第五十一話 もうひとつの旅


      

現代文明が発達して、いくら便利になっても、人間はますます忙しくなるのが常、だからボートの方に人気があるのか?これなら、短時間により遠くへ行ける。ボートの旅とは時間との兼ね合いで、如何にも現代の価値観に合っているのかもしれない。

アメリカ東海岸のバックコーブ社は一基掛けエンジンでゆったり走るボートを主としてきた。と言ってもクルージングスピード20ノットぐらいだが、この度、ニューモデルとして二基掛けエンジン、しかも船外機船でトップ40ノットに迫るハイスピードボートをデビューさせた。Backcove 340.これならクルージングでも30ノットは行ける。遊びのうえでも時間は貴重なのだ。

とは言え、単純に速ければ良いかと言うとそうもいかない。安心感はもちろん、ボートでもその走るフィーリングは無視できない。それは船底のデザインと船体強度によって、波のあたり、さばきが異なる。ハイスピードで波が高い時は、波にバンバンぶつかるが、その当たりが全然違う。それによって気分も違うし、身体の疲れ方も違ってくる。快適とは、いろんな装備が豊富に設置されている事もあるだろうが、この走りのフィーリングは快か不快を大きく分ける。

快適な走りをするものは、走らせて楽しくなる。
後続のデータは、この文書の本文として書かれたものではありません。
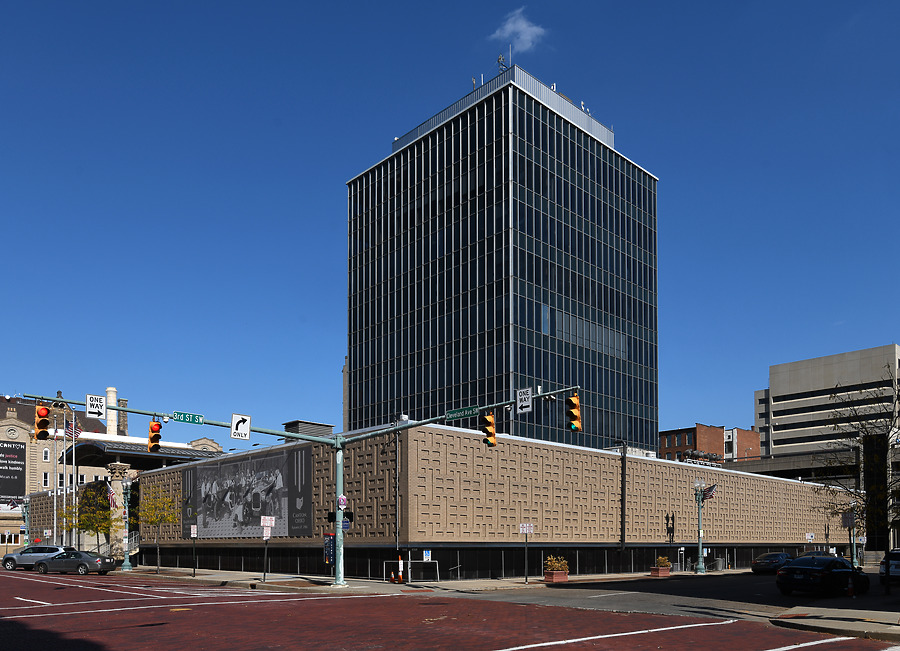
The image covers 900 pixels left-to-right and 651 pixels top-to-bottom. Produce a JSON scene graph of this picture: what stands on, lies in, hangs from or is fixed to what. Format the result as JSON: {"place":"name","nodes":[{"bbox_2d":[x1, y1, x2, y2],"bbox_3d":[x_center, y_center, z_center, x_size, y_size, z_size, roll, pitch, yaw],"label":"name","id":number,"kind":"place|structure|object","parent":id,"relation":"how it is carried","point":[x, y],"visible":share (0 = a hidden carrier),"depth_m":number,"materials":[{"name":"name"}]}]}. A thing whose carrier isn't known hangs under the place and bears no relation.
{"place":"outdoors","nodes":[
{"label":"outdoors","id":0,"kind":"place"},
{"bbox_2d":[21,495,30,546],"bbox_3d":[-37.008,1.886,56.995,1.180,5.785,1.200,1,-2,-44],"label":"street lamp","id":1,"kind":"object","parent":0,"point":[26,509],"visible":0.67,"depth_m":56.87,"materials":[{"name":"metal"}]},
{"bbox_2d":[53,418,58,544],"bbox_3d":[-30.400,-1.586,50.442,0.434,11.011,0.409,1,-2,-44],"label":"flagpole","id":2,"kind":"object","parent":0,"point":[56,485],"visible":0.8,"depth_m":50.29,"materials":[{"name":"metal"}]},
{"bbox_2d":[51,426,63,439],"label":"flag","id":3,"kind":"object","parent":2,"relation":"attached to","point":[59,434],"visible":0.62,"depth_m":48.24,"materials":[{"name":"white fabric"}]},
{"bbox_2d":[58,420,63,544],"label":"flagpole","id":4,"kind":"object","parent":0,"point":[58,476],"visible":0.8,"depth_m":48.73,"materials":[{"name":"silver metal"}]},
{"bbox_2d":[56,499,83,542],"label":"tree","id":5,"kind":"object","parent":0,"point":[65,515],"visible":0.54,"depth_m":49.46,"materials":[{"name":"plant"}]},
{"bbox_2d":[70,410,77,546],"bbox_3d":[-27.072,-1.760,47.090,0.479,11.070,0.432,1,-2,-44],"label":"flagpole","id":6,"kind":"object","parent":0,"point":[74,454],"visible":0.81,"depth_m":46.96,"materials":[{"name":"white metal"}]},
{"bbox_2d":[64,418,81,439],"bbox_3d":[-25.888,-5.342,44.701,0.877,2.036,0.705,-1,-2,24],"label":"flag","id":7,"kind":"object","parent":6,"relation":"attached to","point":[78,431],"visible":0.69,"depth_m":44.70,"materials":[{"name":"fabric"}]},
{"bbox_2d":[71,483,115,550],"bbox_3d":[-25.530,1.373,46.700,3.604,6.161,3.486,-1,-2,18],"label":"tree","id":8,"kind":"object","parent":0,"point":[100,526],"visible":0.88,"depth_m":46.45,"materials":[{"name":"green plant"}]},
{"bbox_2d":[0,392,223,562],"label":"stone building","id":9,"kind":"structure","parent":0,"point":[2,520],"materials":[{"name":"brick"}]},
{"bbox_2d":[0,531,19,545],"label":"window","id":10,"kind":"structure","parent":9,"relation":"in","point":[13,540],"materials":[{"name":"white"}]},
{"bbox_2d":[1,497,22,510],"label":"flag","id":11,"kind":"object","parent":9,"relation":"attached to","point":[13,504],"visible":0.66,"depth_m":57.32,"materials":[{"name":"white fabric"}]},
{"bbox_2d":[0,441,25,507],"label":"banner","id":12,"kind":"object","parent":9,"relation":"attached to","point":[17,485],"visible":0.96,"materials":[{"name":"black fabric"}]},
{"bbox_2d":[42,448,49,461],"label":"window","id":13,"kind":"structure","parent":9,"relation":"in","point":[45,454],"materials":[{"name":"white"}]},
{"bbox_2d":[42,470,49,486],"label":"window","id":14,"kind":"structure","parent":9,"relation":"in","point":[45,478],"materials":[{"name":"white"}]},
{"bbox_2d":[106,387,117,436],"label":"chimney","id":15,"kind":"object","parent":9,"relation":"on","point":[112,398],"visible":0.6,"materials":[{"name":"white"}]},
{"bbox_2d":[117,397,128,435],"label":"chimney","id":16,"kind":"object","parent":9,"relation":"on","point":[122,402],"visible":0.53,"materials":[{"name":"brick"}]},
{"bbox_2d":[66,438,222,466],"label":"canopy","id":17,"kind":"object","parent":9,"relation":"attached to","point":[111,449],"visible":0.55,"depth_m":59.48,"materials":[{"name":"grey metal"}]},
{"bbox_2d":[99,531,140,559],"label":"staircase","id":18,"kind":"structure","parent":0,"point":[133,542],"materials":[{"name":"metal"}]},
{"bbox_2d":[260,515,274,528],"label":"parking sign","id":19,"kind":"object","parent":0,"point":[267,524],"visible":0.99,"depth_m":29.38,"materials":[{"name":"white metal"}]},
{"bbox_2d":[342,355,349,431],"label":"building","id":20,"kind":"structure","parent":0,"point":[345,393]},
{"bbox_2d":[423,550,431,560],"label":"sign","id":21,"kind":"object","parent":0,"point":[427,555],"visible":0.94,"depth_m":29.78,"materials":[{"name":"blue"}]},
{"bbox_2d":[104,565,753,593],"label":"pavement","id":22,"kind":"structure","parent":0,"point":[517,584],"materials":[{"name":"grey concrete"}]},
{"bbox_2d":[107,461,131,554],"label":"stone column","id":23,"kind":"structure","parent":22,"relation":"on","point":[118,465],"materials":[{"name":"beige stone"}]},
{"bbox_2d":[119,479,132,569],"bbox_3d":[-21.866,1.231,44.087,1.248,6.053,1.259,1,-2,-44],"label":"street lamp","id":24,"kind":"object","parent":22,"relation":"on","point":[125,566],"visible":0.98,"depth_m":43.99,"materials":[{"name":"metal"}]},
{"bbox_2d":[105,481,117,508],"bbox_3d":[-22.721,-0.732,43.756,0.824,1.977,0.811,1,-2,-44],"label":"flag","id":25,"kind":"object","parent":24,"relation":"attached to","point":[111,493],"visible":0.88,"depth_m":43.70,"materials":[{"name":"fabric"}]},
{"bbox_2d":[136,486,178,572],"bbox_3d":[-17.541,1.443,39.010,2.843,5.462,2.778,-1,-2,20],"label":"tree","id":26,"kind":"object","parent":22,"relation":"on","point":[168,502],"visible":0.98,"depth_m":38.85,"materials":[{"name":"plant"}]},
{"bbox_2d":[190,525,197,575],"bbox_3d":[-13.880,2.476,35.421,0.416,2.876,0.440,1,-2,-44],"label":"sign post","id":27,"kind":"object","parent":22,"relation":"on","point":[193,531],"visible":0.99,"depth_m":35.42,"materials":[{"name":"black metal"}]},
{"bbox_2d":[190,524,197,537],"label":"parking sign","id":28,"kind":"object","parent":27,"relation":"attached to","point":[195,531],"visible":0.98,"depth_m":34.46,"materials":[{"name":"white metal"}]},
{"bbox_2d":[260,514,274,580],"bbox_3d":[-8.369,1.965,29.937,0.578,3.095,0.441,1,-2,-44],"label":"sign post","id":29,"kind":"object","parent":22,"relation":"on","point":[270,522],"visible":0.99,"depth_m":29.94,"materials":[{"name":"metal"}]},
{"bbox_2d":[21,385,573,584],"bbox_3d":[-5.974,-0.905,26.744,14.188,9.121,10.252,1,-2,-44],"label":"traffic signal pole","id":30,"kind":"object","parent":22,"relation":"on","point":[338,445],"visible":0.92,"depth_m":28.71,"materials":[{"name":"metal"}]},
{"bbox_2d":[34,399,50,440],"bbox_3d":[-14.253,-2.972,22.740,0.546,1.562,0.695,1,-2,-44],"label":"traffic light","id":31,"kind":"object","parent":30,"relation":"attached to","point":[45,422],"visible":0.9,"depth_m":22.57,"materials":[{"name":"orange"}]},
{"bbox_2d":[84,393,105,417],"bbox_3d":[-12.417,-3.466,22.818,0.726,0.812,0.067,1,-2,-44],"label":"sign","id":32,"kind":"object","parent":30,"relation":"attached to","point":[96,409],"visible":0.94,"depth_m":22.80,"materials":[{"name":"white metal"}]},
{"bbox_2d":[147,418,161,452],"bbox_3d":[-10.749,-2.573,23.733,0.545,1.444,0.696,1,-2,-44],"label":"traffic light","id":33,"kind":"object","parent":30,"relation":"attached to","point":[157,434],"visible":0.96,"depth_m":23.56,"materials":[{"name":"orange"}]},
{"bbox_2d":[171,411,203,423],"bbox_3d":[-9.294,-3.072,23.077,1.255,0.372,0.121,1,-2,-44],"label":"street sign","id":34,"kind":"object","parent":30,"relation":"attached to","point":[184,418],"visible":0.98,"depth_m":23.05,"materials":[{"name":"green metal"}]},
{"bbox_2d":[230,413,250,439],"bbox_3d":[-7.134,-2.650,22.316,0.765,0.956,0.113,1,-2,-44],"label":"sign","id":35,"kind":"object","parent":30,"relation":"attached to","point":[241,423],"visible":0.99,"depth_m":22.29,"materials":[{"name":"white metal"}]},
{"bbox_2d":[323,533,333,564],"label":"sign","id":36,"kind":"object","parent":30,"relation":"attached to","point":[329,547],"visible":0.73,"depth_m":28.21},
{"bbox_2d":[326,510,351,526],"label":"pedestrian signal","id":37,"kind":"object","parent":30,"relation":"attached to","point":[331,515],"visible":0.63,"depth_m":25.52,"materials":[{"name":"black metal"}]},
{"bbox_2d":[337,494,346,509],"bbox_3d":[-4.094,-0.095,24.833,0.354,0.659,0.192,1,-2,-44],"label":"sign","id":38,"kind":"object","parent":30,"relation":"attached to","point":[342,502],"visible":0.94,"depth_m":24.78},
{"bbox_2d":[444,406,478,420],"bbox_3d":[0.430,-2.979,21.282,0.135,0.337,1.549,1,-2,-44],"label":"street sign","id":39,"kind":"object","parent":30,"relation":"attached to","point":[449,414],"visible":0.97,"depth_m":21.24,"materials":[{"name":"green metal"}]},
{"bbox_2d":[480,410,496,445],"bbox_3d":[1.337,-2.603,21.877,0.600,1.335,0.655,1,-2,-44],"label":"traffic light","id":40,"kind":"object","parent":30,"relation":"attached to","point":[485,420],"visible":0.96,"depth_m":21.73,"materials":[{"name":"orange"}]},
{"bbox_2d":[516,388,532,412],"bbox_3d":[2.398,-3.286,20.644,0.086,0.811,0.688,1,-2,-44],"label":"sign","id":41,"kind":"object","parent":30,"relation":"attached to","point":[524,409],"visible":0.99,"depth_m":20.61,"materials":[{"name":"white metal"}]},
{"bbox_2d":[566,391,581,431],"bbox_3d":[4.114,-3.074,21.466,0.550,1.463,0.618,1,-2,-44],"label":"traffic light","id":42,"kind":"object","parent":30,"relation":"attached to","point":[579,427],"visible":0.94,"depth_m":21.32,"materials":[{"name":"orange"}]},
{"bbox_2d":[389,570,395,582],"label":"traffic cone","id":43,"kind":"object","parent":22,"relation":"on","point":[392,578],"visible":0.99,"depth_m":32.12,"materials":[{"name":"orange plastic"}]},
{"bbox_2d":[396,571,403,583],"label":"traffic cone","id":44,"kind":"object","parent":22,"relation":"on","point":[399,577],"visible":0.99,"depth_m":31.06,"materials":[{"name":"orange plastic"}]},
{"bbox_2d":[408,557,439,581],"bbox_3d":[-1.266,3.075,31.214,1.842,1.231,0.746,1,-2,-44],"label":"metal barrier","id":45,"kind":"object","parent":22,"relation":"on","point":[408,566],"visible":0.93,"depth_m":31.25,"materials":[{"name":"white metal"}]},
{"bbox_2d":[518,522,533,582],"bbox_3d":[3.587,2.178,30.152,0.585,2.927,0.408,1,-2,-44],"label":"street sign","id":46,"kind":"object","parent":22,"relation":"on","point":[526,580],"visible":0.99,"depth_m":30.18,"materials":[{"name":"white metal"}]},
{"bbox_2d":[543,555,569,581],"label":"planter","id":47,"kind":"object","parent":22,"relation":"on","point":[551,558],"visible":0.94,"depth_m":31.12,"materials":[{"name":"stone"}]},
{"bbox_2d":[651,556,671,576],"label":"planter","id":48,"kind":"object","parent":22,"relation":"on","point":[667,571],"visible":0.98,"depth_m":36.52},
{"bbox_2d":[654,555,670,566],"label":"shrub","id":49,"kind":"object","parent":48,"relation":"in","point":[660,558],"visible":0.7,"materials":[{"name":"plant"}]},
{"bbox_2d":[693,480,710,572],"bbox_3d":[16.504,1.375,42.899,1.288,5.987,1.484,1,-2,-44],"label":"street lamp","id":50,"kind":"object","parent":22,"relation":"on","point":[700,547],"visible":0.98,"depth_m":42.85,"materials":[{"name":"green metal"}]},
{"bbox_2d":[703,483,717,499],"bbox_3d":[16.345,-0.917,41.239,0.692,1.345,1.217,1,-2,-44],"label":"flag","id":51,"kind":"object","parent":50,"relation":"attached to","point":[711,487],"visible":0.77,"depth_m":41.12,"materials":[{"name":"fabric"}]},
{"bbox_2d":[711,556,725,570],"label":"trash can","id":52,"kind":"object","parent":22,"relation":"on","point":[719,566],"visible":0.93,"depth_m":46.43,"materials":[{"name":"metal"}]},
{"bbox_2d":[45,421,847,578],"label":"building","id":53,"kind":"structure","parent":0,"point":[190,471],"materials":[{"name":"brick"}]},
{"bbox_2d":[183,445,311,537],"bbox_3d":[-13.809,-0.595,43.200,15.571,5.682,0.369,-2,-2,42],"label":"billboard","id":54,"kind":"object","parent":53,"relation":"attached to","point":[259,475],"visible":0.97,"depth_m":42.22},
{"bbox_2d":[283,420,334,440],"bbox_3d":[-9.956,-4.505,46.155,2.892,2.590,2.825,1,-2,-44],"label":"rooftop unit","id":55,"kind":"object","parent":53,"relation":"on","point":[318,425],"visible":0.43,"depth_m":45.13,"materials":[{"name":"grey metal"}]},
{"bbox_2d":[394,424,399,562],"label":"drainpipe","id":56,"kind":"object","parent":53,"relation":"attached to","point":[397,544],"visible":0.92,"depth_m":31.99,"materials":[{"name":"black metal"}]},
{"bbox_2d":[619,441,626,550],"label":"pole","id":57,"kind":"object","parent":53,"relation":"attached to","point":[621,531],"visible":0.95,"depth_m":43.23,"materials":[{"name":"black metal"}]},
{"bbox_2d":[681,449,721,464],"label":"rooftop equipment","id":58,"kind":"object","parent":53,"relation":"on","point":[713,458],"visible":0.56,"depth_m":55.36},
{"bbox_2d":[0,569,899,650],"label":"brick road","id":59,"kind":"structure","parent":0,"point":[498,640],"materials":[{"name":"red brick"}]},
{"bbox_2d":[2,544,68,570],"bbox_3d":[-26.197,3.415,42.258,5.111,1.636,2.008,0,-2,8],"label":"silver car","id":60,"kind":"object","parent":59,"relation":"on","point":[13,558],"visible":0.75,"depth_m":41.50,"materials":[{"name":"metal"}]},
{"bbox_2d":[32,549,117,574],"bbox_3d":[-21.468,3.242,37.427,4.713,1.547,1.913,0,-2,10],"label":"sedan","id":61,"kind":"object","parent":59,"relation":"on","point":[70,560],"visible":0.99,"depth_m":36.61,"materials":[{"name":"metal"}]},
{"bbox_2d":[1,0,898,450],"label":"sky","id":62,"kind":"structure","parent":0,"point":[362,132],"materials":[{"name":"blue"}]},
{"bbox_2d":[346,65,658,453],"label":"glass skyscraper","id":63,"kind":"structure","parent":0,"point":[359,361],"materials":[{"name":"glass"}]},
{"bbox_2d":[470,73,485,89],"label":"antenna","id":64,"kind":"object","parent":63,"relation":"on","point":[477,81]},
{"bbox_2d":[496,51,509,73],"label":"antenna","id":65,"kind":"object","parent":63,"relation":"on","point":[498,61],"visible":0.47,"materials":[{"name":"black metal"}]},
{"bbox_2d":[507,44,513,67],"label":"antenna","id":66,"kind":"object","parent":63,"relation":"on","point":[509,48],"visible":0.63,"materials":[{"name":"grey metal"}]},
{"bbox_2d":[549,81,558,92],"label":"antenna","id":67,"kind":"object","parent":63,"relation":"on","point":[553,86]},
{"bbox_2d":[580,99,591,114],"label":"satellite dish","id":68,"kind":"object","parent":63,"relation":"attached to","point":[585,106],"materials":[{"name":"white metal"}]},
{"bbox_2d":[489,8,546,52],"label":"cloud","id":69,"kind":"structure","parent":0,"point":[511,24],"materials":[{"name":"white"}]},
{"bbox_2d":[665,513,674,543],"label":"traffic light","id":70,"kind":"object","parent":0,"point":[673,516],"visible":0.97,"depth_m":41.23,"materials":[{"name":"black"}]},
{"bbox_2d":[455,572,897,622],"label":"side street","id":71,"kind":"structure","parent":0,"point":[627,599],"materials":[{"name":"grey asphalt"}]},
{"bbox_2d":[749,551,791,573],"bbox_3d":[20.334,3.650,40.689,4.646,1.502,1.857,1,-2,-44],"label":"dark car","id":72,"kind":"object","parent":71,"relation":"on","point":[757,560],"visible":0.88,"depth_m":39.44,"materials":[{"name":"metal"}]},
{"bbox_2d":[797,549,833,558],"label":"car","id":73,"kind":"object","parent":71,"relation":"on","point":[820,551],"visible":0.28,"depth_m":44.07,"materials":[{"name":"metal"}]},
{"bbox_2d":[774,556,867,596],"bbox_3d":[13.623,2.601,23.895,4.515,1.500,1.870,1,-2,-44],"label":"black sedan","id":74,"kind":"object","parent":71,"relation":"on","point":[794,568],"visible":0.99,"depth_m":22.74,"materials":[{"name":"black metal"}]},
{"bbox_2d":[846,576,854,596],"bbox_3d":[13.416,2.722,21.780,0.378,0.730,0.308,1,-2,-44],"label":"traffic cone","id":75,"kind":"object","parent":71,"relation":"on","point":[849,589],"visible":1,"depth_m":21.72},
{"bbox_2d":[879,549,899,584],"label":"white car","id":76,"kind":"object","parent":71,"relation":"on","point":[899,566],"visible":0.84,"depth_m":27.73,"materials":[{"name":"metal"}]},
{"bbox_2d":[658,423,760,461],"label":"brick building","id":77,"kind":"structure","parent":0,"point":[708,431],"materials":[{"name":"red brick"}]},
{"bbox_2d":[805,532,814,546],"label":"street sign","id":78,"kind":"object","parent":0,"point":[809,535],"visible":0.89,"depth_m":50.89,"materials":[{"name":"white metal"}]},
{"bbox_2d":[755,342,899,458],"label":"building","id":79,"kind":"structure","parent":0,"point":[776,389],"materials":[{"name":"grey concrete"}]},
{"bbox_2d":[772,606,899,641],"label":"pavement","id":80,"kind":"structure","parent":0,"point":[838,622],"materials":[{"name":"beige concrete"}]},
{"bbox_2d":[842,507,857,563],"bbox_3d":[26.267,2.238,42.679,0.828,4.518,0.802,1,-2,-44],"label":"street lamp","id":81,"kind":"object","parent":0,"point":[851,518],"visible":0.78,"depth_m":42.59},
{"bbox_2d":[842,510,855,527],"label":"sign","id":82,"kind":"object","parent":81,"relation":"attached to","point":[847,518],"visible":0.82,"depth_m":35.19,"materials":[{"name":"grey metal"}]},
{"bbox_2d":[814,369,899,555],"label":"bare tree","id":83,"kind":"object","parent":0,"point":[888,434],"visible":0.95,"depth_m":21.65,"materials":[{"name":"plant"}]},
{"bbox_2d":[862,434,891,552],"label":"pillar","id":84,"kind":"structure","parent":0,"point":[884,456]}
]}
スピードだけを追求するのなら、そう難しくは無いが、この快適な走りをもたらすボートはそう多くは無い。いつも凪なら何でも良いが、そうは行かないのが海だから、そこに大きな違いが生まれて来る。良いボートは、その走りが頼もしく、心地良い。見た目のデザインは好き嫌いの範疇だが、走りの質はその限りでは無い。

下の写真は同じバックコーブ社のBackcove 34。こちらは一基がけエンジンで、巡行20ノットとゆったりした走りを味わう。それでも遥かにヨットより速い。これらの違いをどう捉えるかはオーナー次第です。上と下のボートは同じサイズですが、340の船型はハイスピード用に新しくデザインされてます。ハイスピードを目指したら、エンジンだけでかくすれば、それで良いわけじゃない。

現代のボートファンにも違いがあり、巡行20ノット派と巡行30ノット派に分かれるようです。そして旅には、これに加えてヨット派が居る。同じ目的地を目指すも、そのアプローチの仕方が違います。それが価値観の違いで、浸透度が深まると、もっとバリエーションは増えて行く。だから、面白くなる。浸透度が低いと似た物ばかり、それは物が軸になり、浸透度が高いと自分の価値観が軸になるからだと思います。